The other potentiometer will act the same way, but in turn send a signal to the arduino to control the LED brightness. This is why we use the PWM pins so that we can manipulate our signal instead of have a constant value.
First, begin with setting the fan blade onto the DC motor. I noticed some slip on mine, so I crafted a mini stopper with a heated up Styrofoam piece into the end of the hole where the motor fit in. This helped immensely, and allowed the fan to spin at a high speed without falling off. Once this is done and the fan blade spins without falling off, we can attach the DC motor to the fan base. First, connect any extending wires you may need to allow the wires to reach the bottom of the fan base through the hole in the middle, before we connect the motor to the base. If you created a socket for the motor to slide into, then fantastic, but if not, then we can modify the base with a heated up piece of metal to sort of carve a nice seating position for the motor to slide into. We then can either tape this down, or if you created a latch or cover for the DC motor to be held into place, then you can insert that now. This completes the assembly of the fan.

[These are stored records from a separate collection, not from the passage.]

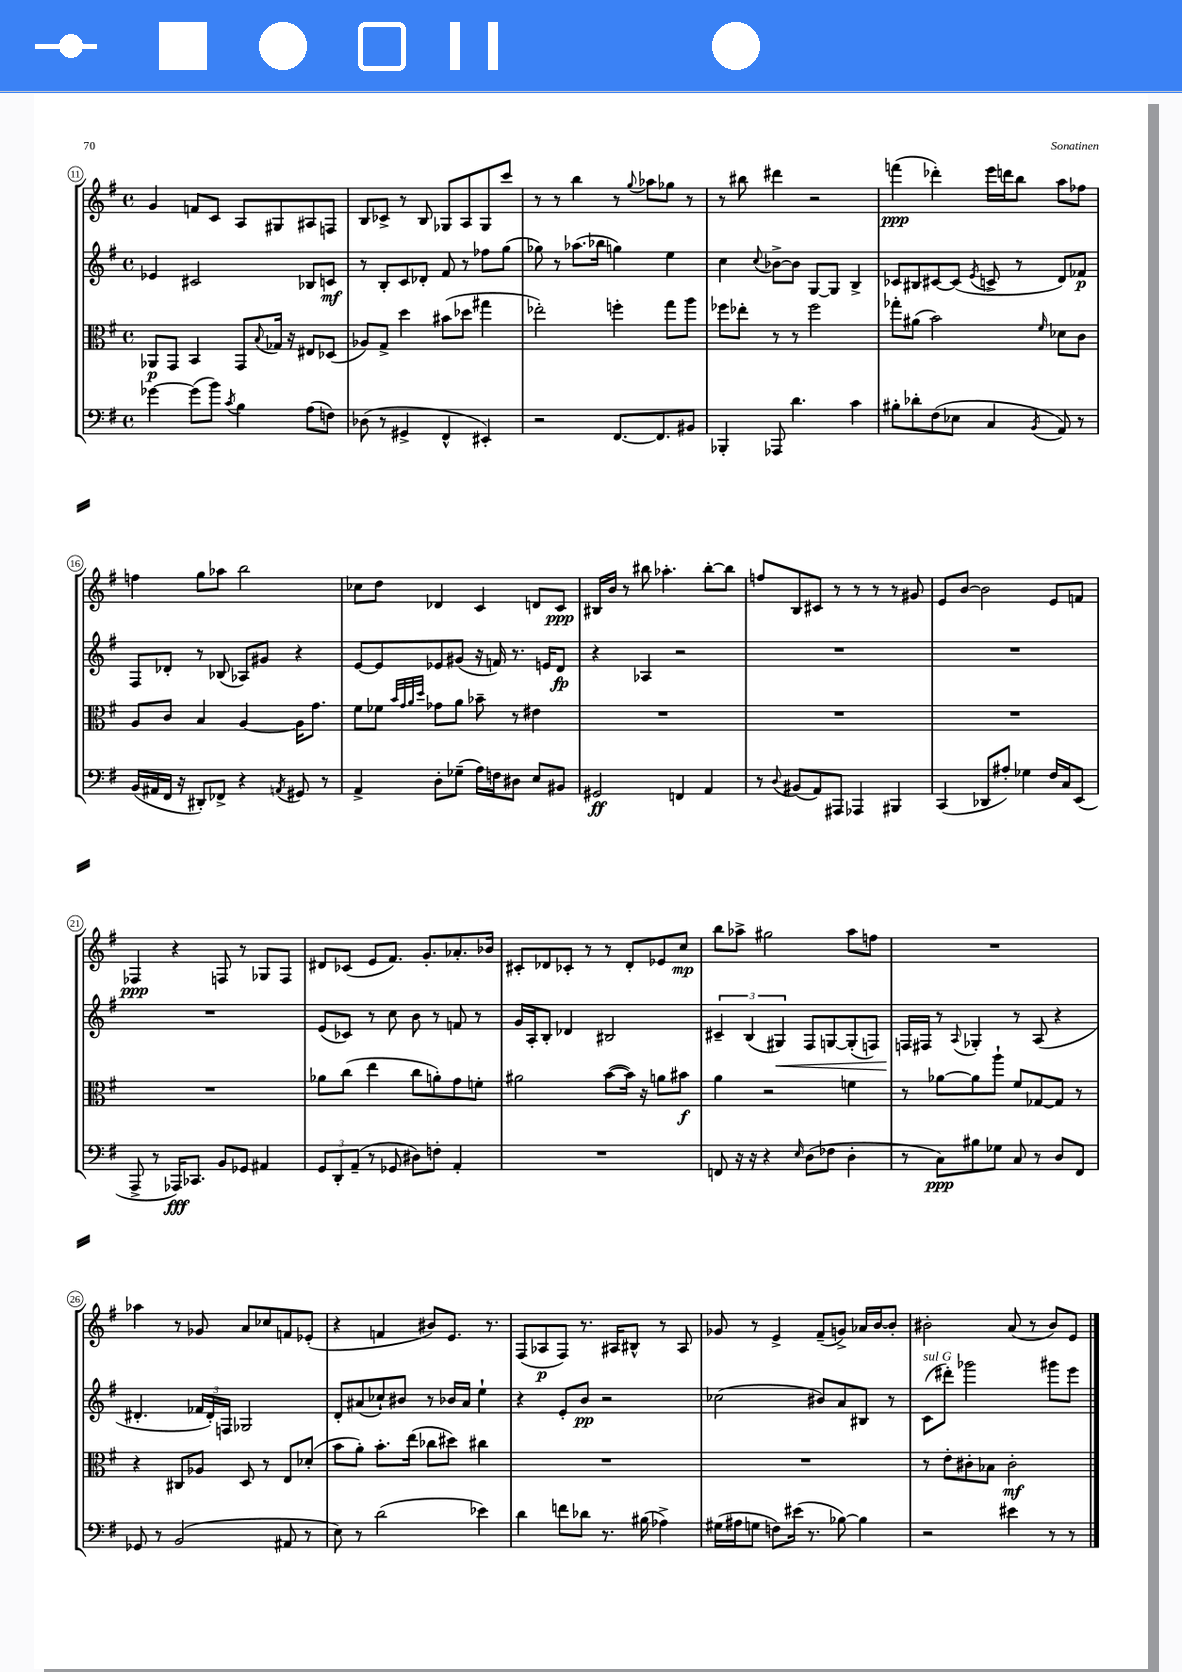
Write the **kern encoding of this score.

**kern	**dynam	**kern	**dynam	**kern	**dynam	**kern	**dynam
*part4	*part4	*part3	*part3	*part2	*part2	*part1	*part1
*staff4	*staff4	*staff3	*staff3	*staff2	*staff2	*staff1	*staff1
*clefF4	*	*clefC3	*	*clefG2	*	*clefG2	*
*k[f#]	*	*k[f#]	*	*k[f#]	*	*k[f#]	*
*M4/4	*	*M4/4	*	*M4/4	*	*M4/4	*
*met(c)	*	*met(c)	*	*met(c)	*	*met(c)	*
=11	=11	=11	=11	=11	=11	=11	=11
[4g-X\	.	8AA-X/L	p	4e-X/	.	4g/	.
.	.	8GG/J	.	.	.	.	.
(8g-\L]	.	4BB/	.	2c#X/	.	8fn/L	.
8b\J)	.	.	.	.	.	8c/J	.
8qc/	.	.	.	.	.	.	.
4B\	.	8GG/L	.	.	.	8A/L	.
.	.	8qqB/	.	.	.	.	.
.	.	16G-X/Jk	.	.	.	8G#X/	.
.	.	16r	.	.	.	.	.
(8A\L	.	8E#X/L	.	8B-X/L	.	8A#X/	.
8Fn\J)	.	(8D-X/J	.	8cn/J	mf	8Fn/J	.
=12	=12	=12	=12	=12	=12	=12	=12
(8D-X\	.	8A-X/L)	.	8r	.	8B/L	.
8r	.	8G^/J	.	8B'/L	.	8c-X^/J	.
4GG#X^/	.	4dd\	.	8c/	.	8r	.
.	.	.	.	8d-X'/J	.	8B/	.
4FF#^^/	.	(8b#X\L	.	8f#/	.	8G-X/L	.
.	.	8dd-X\J	.	8r	.	8A/	.
4EE#X'/)	.	4gg#X\	.	8ff-X\L	.	8G-/	.
.	.	.	.	(8gg\J	.	8ccc/J	.
=13	=13	=13	=13	=13	=13	=13	=13
2r	.	2ee-X'\)	.	8gg-X\)	.	8r	.
.	.	.	.	8r	.	8r	.
.	.	.	.	(8.aa-X\L	.	4bb\	.
.	.	.	.	16bb-X\Jk	.	.	.
[8.FF#/L	.	4ffn'\	.	4ggn\)	.	8r	.
.	.	.	.	.	.	8qqgg/	.
.	.	.	.	.	.	8aa-X\L	.
8.FF#/]	.	.	.	.	.	.	.
.	.	8gg\L	.	4ee\	.	8gg-X\J	.
8BB#X/J	.	8aa\J	.	.	.	8r	.
=14	=14	=14	=14	=14	=14	=14	=14
4BBB-X'/	.	8ff-X\L	.	4cc\	.	8r	.
.	.	8ee-X'\J	.	.	.	8bb#X\	.
.	.	.	.	8qqcc/	.	.	.
8AAA-X/	.	8r	.	[8b-X^\L	.	4ddd#X\	.
4.d\	.	8r	.	8b-\J]	.	.	.
.	.	2ff-\	.	[8G/L	.	2r	.
.	.	.	.	8G/J]	.	.	.
4c\	.	.	.	4B^/	.	.	.
=15	=15	=15	=15	=15	=15	=15	=15
8B#X'\L	.	8gg-X'\L	.	8c-X/L	.	(4fffn\	ppp
8d-X'\	.	(8a#X\J	.	8B#X/	.	.	.
(8F#\	.	2b\)	.	[8c#X/	.	4ddd-X'\)	.
8E-X\J	.	.	.	(8c#/J]	.	.	.
.	.	.	.	8qe/	.	.	.
4C/	.	.	.	8cn^/	.	16eee\LL	.
.	.	.	.	.	.	16dddn\J	.
.	.	.	.	8r	.	8bb\J	.
8qBB/	.	16qqf#/	.	.	.	.	.
8AA/)	.	8d-X\L	.	8d/L)	.	8aa\L	.
8r	.	8c\J	.	8f-X/J	p	8ff-X\J	.
!!LO:LB:g=z
=16	=16	=16	=16	=16	=16	=16	=16
(16BB/LL	.	8A/L	.	8F#/L	.	4ffn\	.
16AA#X/	.	.	.	.	.	.	.
16FF#/JJ	.	8c/J	.	8d-X'/J	.	.	.
16r	.	.	.	.	.	.	.
8DD#X'/L)	.	4B/	.	8r	.	8gg\L	.
8FF-X^/J	.	.	.	(8B-X/	.	8aa-X\J	.
4r	.	[4A/	.	8A-X/L)	.	2bb\	.
.	.	.	.	8g#X/J	.	.	.
8qAAn/	.	.	.	.	.	.	.
8GG#X/	.	16A\KL]	.	4r	.	.	.
.	.	8.g\J	.	.	.	.	.
8r	.	.	.	.	.	.	.
=17	=17	=17	=17	=17	=17	=17	=17
4AA^/	.	8f#\L	.	[8e/L	.	8cc-X\L	.
.	.	8f-X\J	.	8e/]	.	8dd\J	.
.	.	32qqb/LLL	.	.	.	.	.
.	.	32qqg/	.	.	.	.	.
.	.	32qqa/	.	.	.	.	.
.	.	32qqdd/JJJ	.	.	.	.	.
8D'\L	.	8g-X\L	.	8e-X/	.	4d-X/	.
(8G-X~\J	.	8a\J	.	(8g#X/J	.	.	.
16A\LL)	.	8b-X~\	.	16r	.	4c/	.
16Fn\J	.	.	.	16fn/)	.	.	.
8D#X\J	.	8r	.	8.r	.	.	.
8E/L	.	4e#X\	.	.	.	8dn/L	.
.	.	.	.	16en/KL	.	.	.
8BB#X/J	.	.	.	8d/J	fp	8c/J	ppp
=18	=18	=18	=18	=18	=18	=18	=18
2GG#X/	ff	1r	.	4r	.	16B#X/LL	.
.	.	.	.	.	.	16b/JJ	.
.	.	.	.	.	.	8r	.
.	.	.	.	4A-X/	.	8bb#X\	.
.	.	.	.	.	.	4.aa-X'\	.
4FFn/	.	.	.	2r	.	.	.
4AA/	.	.	.	.	.	[8bb#'\L	.
.	.	.	.	.	.	8bb#\J]	.
=19	=19	=19	=19	=19	=19	=19	=19
8r	.	1r	.	1r	.	8ffn/L	.
8qqD/	.	.	.	.	.	.	.
(8BB#X/L	.	.	.	.	.	8B/	.
8AA/)	.	.	.	.	.	8c#X/J	.
8AAA#X/J	.	.	.	.	.	8r	.
4AAA-X/	.	.	.	.	.	8r	.
.	.	.	.	.	.	8r	.
4BBB#X/	.	.	.	.	.	8r	.
.	.	.	.	.	.	8g#X/	.
=20	=20	=20	=20	=20	=20	=20	=20
(4CC/	.	1r	.	1r	.	8e/L	.
.	.	.	.	.	.	[8b/J	.
8DD-X/L	.	.	.	.	.	2b\]	.
8A#X'/J)	.	.	.	.	.	.	.
4G-X\	.	.	.	.	.	.	.
16F#/LL	.	.	.	.	.	8e/L	.
16C/J	.	.	.	.	.	.	.
(8EE/J	.	.	.	.	.	8fn/J	.
!!LO:LB:g=z
=21	=21	=21	=21	=21	=21	=21	=21
8AAA^/	.	1r	.	1r	.	4F-X/	ppp
8r	.	.	.	.	.	.	.
16AAA-X/KL)	fff	.	.	.	.	4r	.
8.CC-X/J	.	.	.	.	.	.	.
8BB/L	.	.	.	.	.	8Fn/	.
8GG-X/J	.	.	.	.	.	8r	.
4AA#X/	.	.	.	.	.	8G-X/L	.
.	.	.	.	.	.	8F/J	.
=22	=22	=22	=22	=22	=22	=22	=22
12GG/L	.	8a-X\L	.	(8e/L	.	8d#X/L	.
12DD'/	.	.	.	.	.	.	.
.	.	(8cc\J	.	8c-X/J)	.	(8c-X/J	.
(12AA~/J	.	.	.	.	.	.	.
8r	.	4ee\	.	8r	.	8e/L	.
8GG-X/	.	.	.	8cc\	.	8.f#/J)	.
8D#X\L)	.	8cc\L	.	8b\	.	.	.
.	.	.	.	.	.	8.g'/L	.
8Fn'\J	.	8an'\)	.	8r	.	.	.
4AA'/	.	8g\	.	8fn/	.	8.a-X'/	.
.	.	8fn'\J	.	8r	.	.	.
.	.	.	.	.	.	16b-X/Jk	.
=23	=23	=23	=23	=23	=23	=23	=23
1r	.	2a#X\	.	16g/LL	.	8c#X'/L	.
.	.	.	.	16A'/J	.	.	.
.	.	.	.	8B'/J	.	8d-X/	.
.	.	.	.	4d-X/	.	8c-X'/J	.
.	.	.	.	.	.	8r	.
.	.	([8b\L	.	2B#X/	.	8r	.
.	.	16b\Jk])	.	.	.	8d-'/L	.
.	.	16r	.	.	.	.	.
.	.	8an\L	.	.	.	8e-X/	.
.	.	8b#X\J	f	.	.	8cc/J	mp
=24	=24	=24	=24	=24	=24	=24	=24
8FFn/	.	4a\	.	6c#X~/	.	8bb\L	.
16r	.	.	.	.	.	8aa-X^\J	.
.	.	.	.	(6B/	.	.	.
16r	.	.	.	.	.	.	.
4r	.	2r	.	.	.	2gg#X\	.
!	!	!	!	!	!LO:HP:b	!	!
.	.	.	.	6G#X/)	<	.	.
16qqE/	.	.	.	.	.	.	.
(8D\L	.	.	.	8F#/L	.	.	.
8F-X\J	.	.	.	[8Gn/	.	.	.
4D'\	.	4fn\	.	(8G'/]	.	8aa-\L	.
.	.	.	.	8Fn/J)	.	8ffn\J	.
=25	=25	=25	=25	=25	=25	=25	=25
8r	.	8r	.	16Fn/LL	.	1r	.
.	.	.	.	16F#X/JJ	[	.	.
8C\L)	ppp	[8a-X\L	.	8r	.	.	.
.	.	.	.	8qqA/	.	.	.
8B#X\	.	8a-\]	.	4G-X'/	.	.	.
8G-X\J	.	8aa`\J	.	.	.	.	.
8C/	.	8f#/L	.	8r	.	.	.
8r	.	[8G-X/	.	(8A/	.	.	.
8D/L	.	8G-/J]	.	4r	.	.	.
8FF#/J	.	8r	.	.	.	.	.
!!LO:LB:g=z
=26	=26	=26	=26	=26	=26	=26	=26
8GG-X/	.	4r	.	4.d#X'/	.	4aa-X\	.
8r	.	.	.	.	.	.	.
(2BB/	.	8C#X/L	.	.	.	8r	.
.	.	8A-X/J	.	24f-X/LL	.	8g-X/	.
.	.	.	.	24d#'/)	.	.	.
.	.	.	.	24Fn/JJ	.	.	.
.	.	8D/	.	2G-X/	.	8a/L	.
.	.	8r	.	.	.	8cc-X/	.
8AA#X/	.	8E/L	.	.	.	8fn/	.
8r	.	(8d-X'/J	.	.	.	(8e-X'/J	.
=27	=27	=27	=27	=27	=27	=27	=27
8E\)	.	8b\L	.	8d'/L	.	4r	.
8r	.	8a'\J)	.	(8a#X/	.	.	.
(2d\	.	8.b'\L	.	8cc-X`/)	.	4fn/	.
.	.	.	.	8b#X/J	.	.	.
.	.	(16ee\Jk	.	.	.	.	.
.	.	8cc-X\L	.	8r	.	8b#X/L)	.
.	.	8dd#X\J)	.	16b-X/LL	.	8.e/J	.
.	.	.	.	16a#/JJ	.	.	.
4e-X\)	.	4cc#X\	.	4ee`\	.	.	.
.	.	.	.	.	.	8.r	.
=28	=28	=28	=28	=28	=28	=28	=28
4d\	.	1r	.	4r	.	(8F#/L	.
.	.	.	.	.	.	8A-X/	p
8fn\L	.	.	.	8e'/L	.	8F#/J)	.
8d-X\J	.	.	.	8b/J	pp	8.r	.
8.r	.	.	.	2r	.	.	.
.	.	.	.	.	.	16A#X/KL	.
.	.	.	.	.	.	8B#X^^/J	.
(16B#X\	.	.	.	.	.	.	.
4A-X^\)	.	.	.	.	.	8r	.
.	.	.	.	.	.	8A#/	.
=29	=29	=29	=29	=29	=29	=29	=29
(16G#X\LL	.	1r	.	(2cc-X\	.	8g-X/	.
16A#X\J	.	.	.	.	.	.	.
8Gn\J	.	.	.	.	.	8r	.
8Fn\L)	.	.	.	.	.	4e^/	.
(16e#X\Jk	.	.	.	.	.	.	.
8.r	.	.	.	.	.	.	.
.	.	.	.	8b#X/L)	.	(8f#~/L	.
[8B-X\)	.	.	.	8a/	.	8gn^/J)	.
4B-\]	.	.	.	8B#X/J	.	16a-X/LL	.
.	.	.	.	.	.	[16b/J	.
.	.	.	.	8r	.	8b'/J]	.
=30	=30	=30	=30	=30	=30	=30	=30
!	!	!	!	!LO:TX:a:i:t=sul G	!	!	!
2r	.	8r	.	(8c\L	.	2b#X'\	.
.	.	8e'\L	.	8ddd#X'\J)	.	.	.
.	.	8c#X'\	.	2ggg-X\	.	.	.
.	.	8B-X\J	.	.	.	.	.
4e#X\	.	2c#'\	mf	.	.	(8a/	.
.	.	.	.	.	.	8r	.
8r	.	.	.	8ggg#X\L	.	8b#/L)	.
8r	.	.	.	8eee\J	.	8e/J	.
==	==	==	==	==	==	==	==
*-	*-	*-	*-	*-	*-	*-	*-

Now we can super glue the base of the fan to the top of the box after making sure that the wires go into the box as required to reach the breadboard and arduino. After that is complete, we are almost done! We now need to ensure that the potentiometers are secured into place on the top of the board and connected to the arduino and breadboard. We can superglue those down as well if there are no precreated holes on the top of the box. Also, make sure to include a spot for the LED on the front of the fan and box to allow the pins from the LED to go into the box and connect with the breadboard and arduino. Once everything is attached, we are complete! Now we can plug in out 9v battery into the arduino, and watch it run!
Feel free to secure the top of the box down with screws if needed, and also unplug the battery if not in use, otherwise it will drain!
Let me know if you have any questions or need any troubleshooting help, I'm here to help! Good luck and enjoy the project, thank you!